Analyse
Transcom : pas gagné il y a 5 ans - vendredi 6 janvier 2012

La crise du groupe nécessite une restructuration énergique.

Le management y parviendra-t-il ? L'action est chère malgré sa chute.
VENDEZ.

 

L'augmentation de capital à laquelle vient de procéder Transcom (500 millions de couronnes danoises pour une capitalisation de 600 millions) va soulager les finances du groupe, qui souffre d'un excès de dette et d'une activité en grande difficulté.
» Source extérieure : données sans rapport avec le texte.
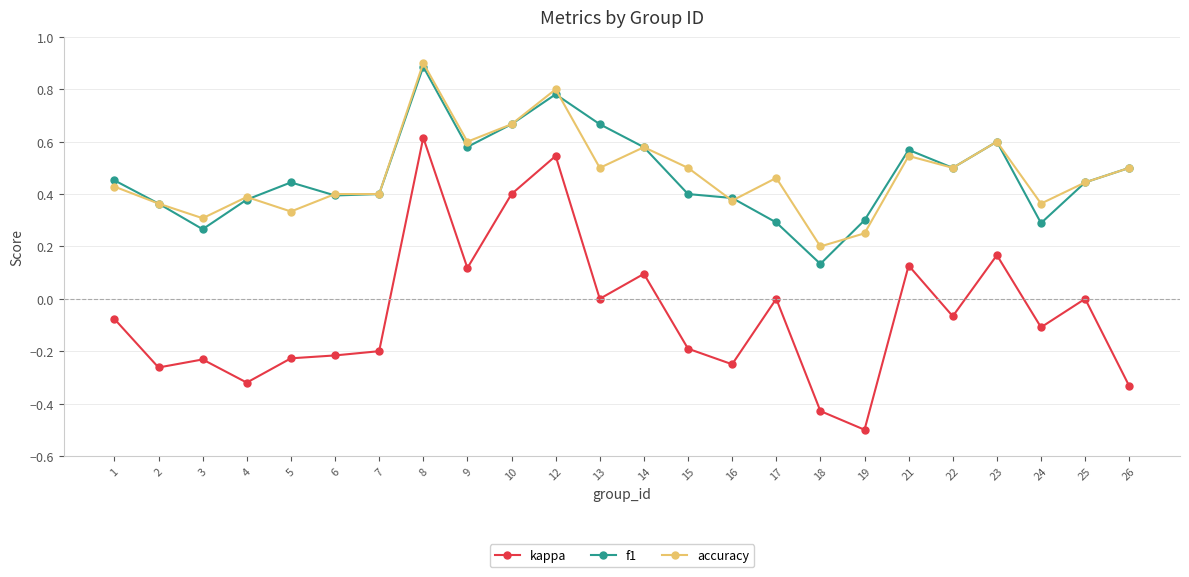

What is the maximum value shown in the chart?

0.9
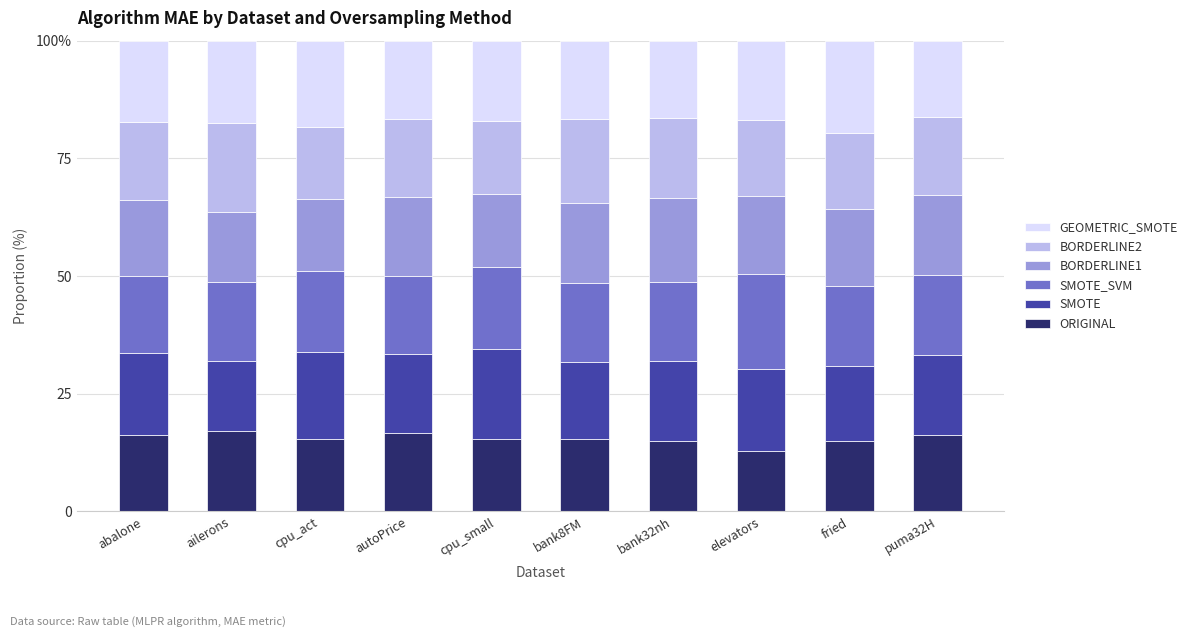

What is the sum of the BORDERLINE2 values at cpu_act and bank32nh?

32.4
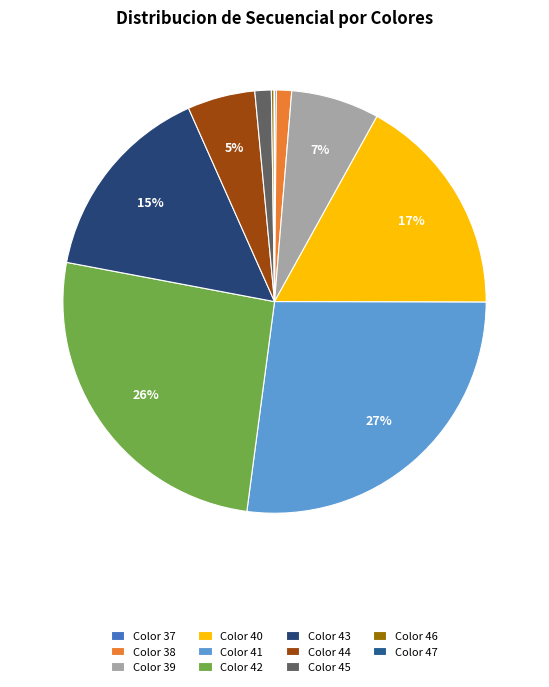

To the nearest percent, what is the average slice percentage?

9%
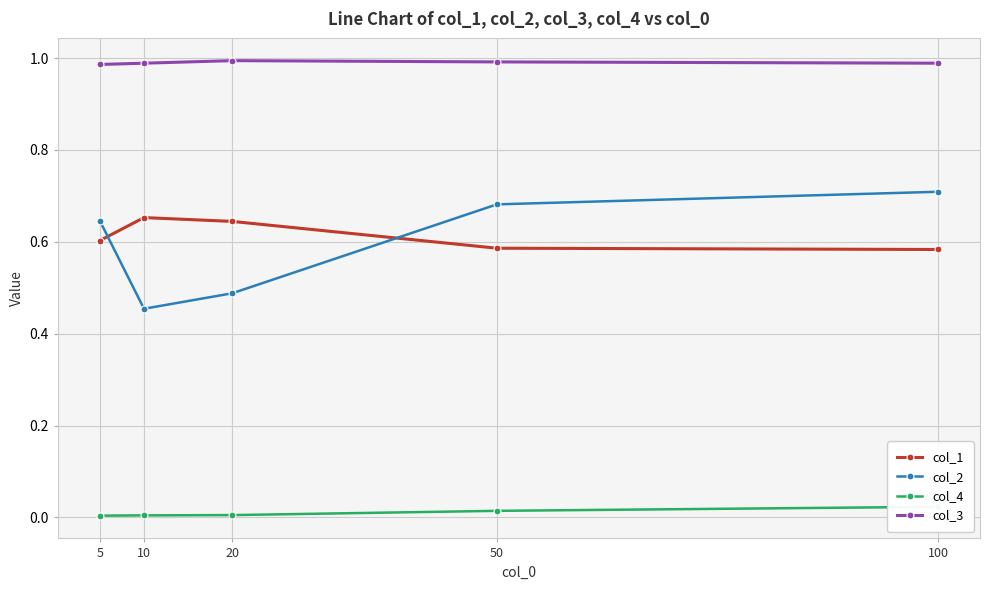

Is the value of col_3 at 10 greater than the value of col_4 at 100?

Yes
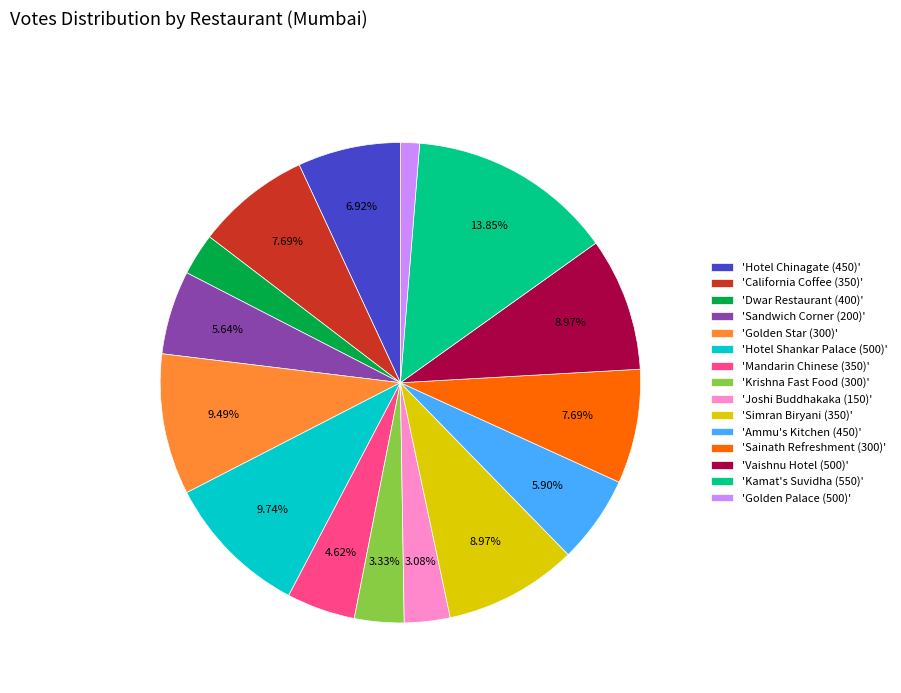

Combined, do 'Golden Star (300)' and 'Ammu's Kitchen (450)' account for over 50%?

No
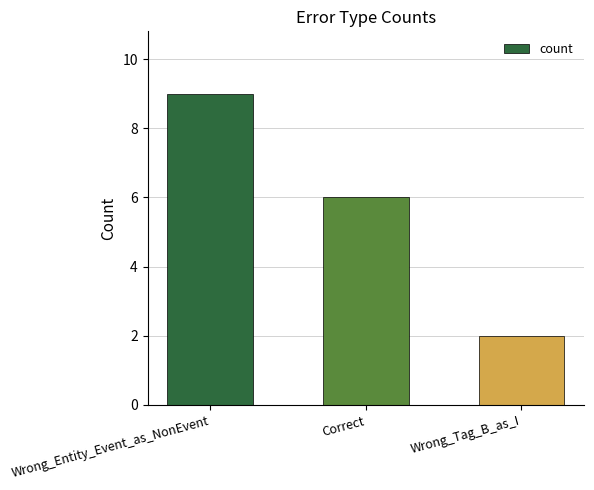

What value does the data have at Wrong_Entity_Event_as_NonEvent?

9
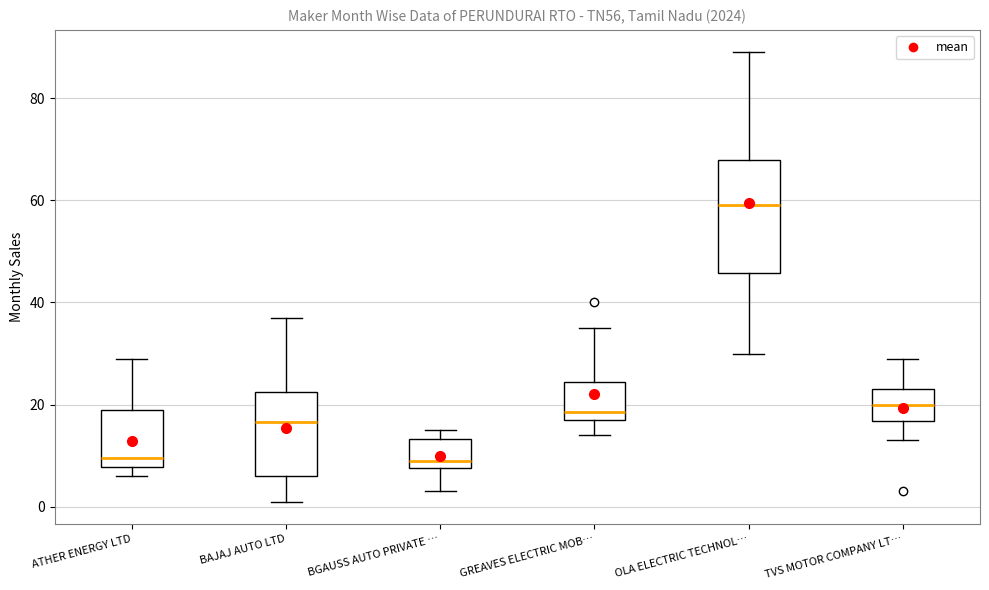

Where does the median line of the box for OLA ELECTRIC TECHNOL… sit on the y-axis? The values are not printed on the chart, so give them approximately, as read against the axis.

60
Le chiffre d'affaires a ainsi reculé de près de 7 % sur les trois premiers trimestres de 2011, tandis que les charges de restructuration ont fait plonger les résultats dans le rouge. Transcom est-il maintenant enfin sur le chemin de la croissance ? Le doute est permis, car la probabilité d'une amélioration du chiffre d'affaires demeure faible, au regard des perspectives de l'économie occidentale. Dans ces conditions, nous nous garderons de tout excès d'optimisme à l'horizon 2013. Plus largement, la stratégie de Transcom doit selon nous être précisée, une tâche lourde à laquelle doit s'atteler le nouveau directeur général. Le rapatriement du siège du Grand-Duché de Luxembourg vers la Suède est un premier pas. Il dépassera le stade de simple symbole s'il permet d'améliorer la gestion du groupe et la prise de décisions. En attendant, nous tablons sur une perte par action de 6,20 SEK pour 2011 et un bénéfice par action de 0,09 SEK en 2012 et de 0,15 SEK en 2013 (la progression provenant essentiellement de baisses de coûts).

 

Cours au moment de l'analyse : 0,48 SEK

 

Transcom WorldWide est le spécialiste suédois de la relation client. Il réalise 86 % de son chiffre d’affaires dans l’externalisation des relations clients. Il gère et développe les portefeuilles clients des entreprises via 75 centres d’appels répartis dans 30 pays : recherche de nouveaux clients (télémarketing), amélioration de la fidélité, hot lines… Il est aussi présent dans les services juridiques, les études de marché et les traductions. Ses principaux clients sont les secteurs télécom (Vodafone, Orange, BT…, 63 % du revenu) et financier (Santander, American Express, HSBC…, 15 %).